Hugo

Les Voix intérieures, 1837



 
Ce siècle est grand et fort. Un noble instinct le mène.
Partout on voit marcher l’idée en mission ;
Et le bruit du travail, plein de parole humaine,
Se mêle au bruit divin de la création
 
Partout, dans les cités et dans les solitudes,
L’homme est fidèle au lait dont nous le nourrissions ;
Et dans l’informe bloc des sombres multitudes
La pensée en rêvant sculpte des nations.
 
L’échafaud vieilli croule, et la Grève se lave.
L’émeute se rendort. De meilleurs jours sont prêts.
Le peuple a sa colère et le volcan sa lave
Qui dévaste d’abord et qui féconde après.
 
Des poètes puissants, têtes par Dieu touchées,
Nous jettent les rayons de leurs fronts inspirés.
L’art a de frais vallons où les âmes penchées
Boivent la poésie à des ruisseaux sacrés.
 
Pierre à pierre, en songeant aux vieilles mœurs éteintes,
Sous la société qui chancelle à tous vents,
Le penseur reconstruit ces deux colonnes saintes,
Le respect des vieillards et l’amour des enfants.
 
Le devoir, fils du droit, sous nos toits domestiques
Habite comme un hôte auguste et sérieux.
Les mendiants groupés dans l’ombre des portiques
Ont moins de haine au cœur et moins de flamme aux yeux.
 
L’austère vérité n’a plus de portes closes.
Tout verbe est déchiffré.

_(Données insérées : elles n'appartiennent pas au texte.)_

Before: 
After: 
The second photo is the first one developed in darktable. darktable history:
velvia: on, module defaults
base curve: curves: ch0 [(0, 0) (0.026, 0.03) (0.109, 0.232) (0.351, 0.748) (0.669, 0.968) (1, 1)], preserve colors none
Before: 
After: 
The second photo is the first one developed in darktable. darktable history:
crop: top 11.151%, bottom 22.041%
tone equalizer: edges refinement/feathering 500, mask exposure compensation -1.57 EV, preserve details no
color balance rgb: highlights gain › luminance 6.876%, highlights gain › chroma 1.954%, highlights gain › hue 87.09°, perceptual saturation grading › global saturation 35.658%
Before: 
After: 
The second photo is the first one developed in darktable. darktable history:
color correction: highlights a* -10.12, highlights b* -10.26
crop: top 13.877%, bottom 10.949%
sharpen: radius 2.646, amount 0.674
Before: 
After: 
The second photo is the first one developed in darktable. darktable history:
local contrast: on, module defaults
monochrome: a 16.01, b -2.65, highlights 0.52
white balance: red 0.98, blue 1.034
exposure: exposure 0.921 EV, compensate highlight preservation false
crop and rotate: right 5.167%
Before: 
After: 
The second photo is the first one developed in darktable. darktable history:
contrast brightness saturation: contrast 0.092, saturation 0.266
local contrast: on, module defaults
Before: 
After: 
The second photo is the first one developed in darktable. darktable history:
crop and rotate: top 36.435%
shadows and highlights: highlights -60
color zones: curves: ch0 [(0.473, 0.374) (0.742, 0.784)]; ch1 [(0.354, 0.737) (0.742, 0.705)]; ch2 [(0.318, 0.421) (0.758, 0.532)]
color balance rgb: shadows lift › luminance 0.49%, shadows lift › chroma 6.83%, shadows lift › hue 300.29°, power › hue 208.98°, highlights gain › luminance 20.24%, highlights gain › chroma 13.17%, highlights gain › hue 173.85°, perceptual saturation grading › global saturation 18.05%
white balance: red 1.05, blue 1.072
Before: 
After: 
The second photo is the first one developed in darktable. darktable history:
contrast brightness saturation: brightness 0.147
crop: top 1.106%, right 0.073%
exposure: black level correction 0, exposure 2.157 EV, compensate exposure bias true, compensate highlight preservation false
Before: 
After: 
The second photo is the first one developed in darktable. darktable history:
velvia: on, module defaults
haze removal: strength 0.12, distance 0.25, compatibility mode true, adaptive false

Notre esprit éperdu,
Chaque jour, en lisant dans le libre des choses,
Découvre à l’univers un sens inattendu.
 
Ô poètes : le fer et la vapeur ardente
Effacent de la terre, à l’heure où vous rêvez,
L’antique pesanteur, à tout objet pendante,
Qui sous ses lourds essieux broyait les durs pavés.
 
L’homme se fait servir par l’aveugle matière.
Il pense, il cherche, il crée ! À son souffle vivant
Les germes dispersés dans la nature entière
Tremblent comme frissonne une forêt au vent !
 
Oui, tout va, tout s’accroît. Les heures fugitives
Laissent toutes leur trace. Un grand siècle a surgi.
Et, contemplant de loin de lumineuses rives,
L’homme voit son destin comme un fleuve élargi.
 
Mais parmi ces progrès dont notre âge se vante,
Dans tout ce grand éclat d’un siècle éblouissant,
Une chose, ô Jésus, en secret m’épouvante,
C’est l’écho de ta voix qui va s’affaiblissant.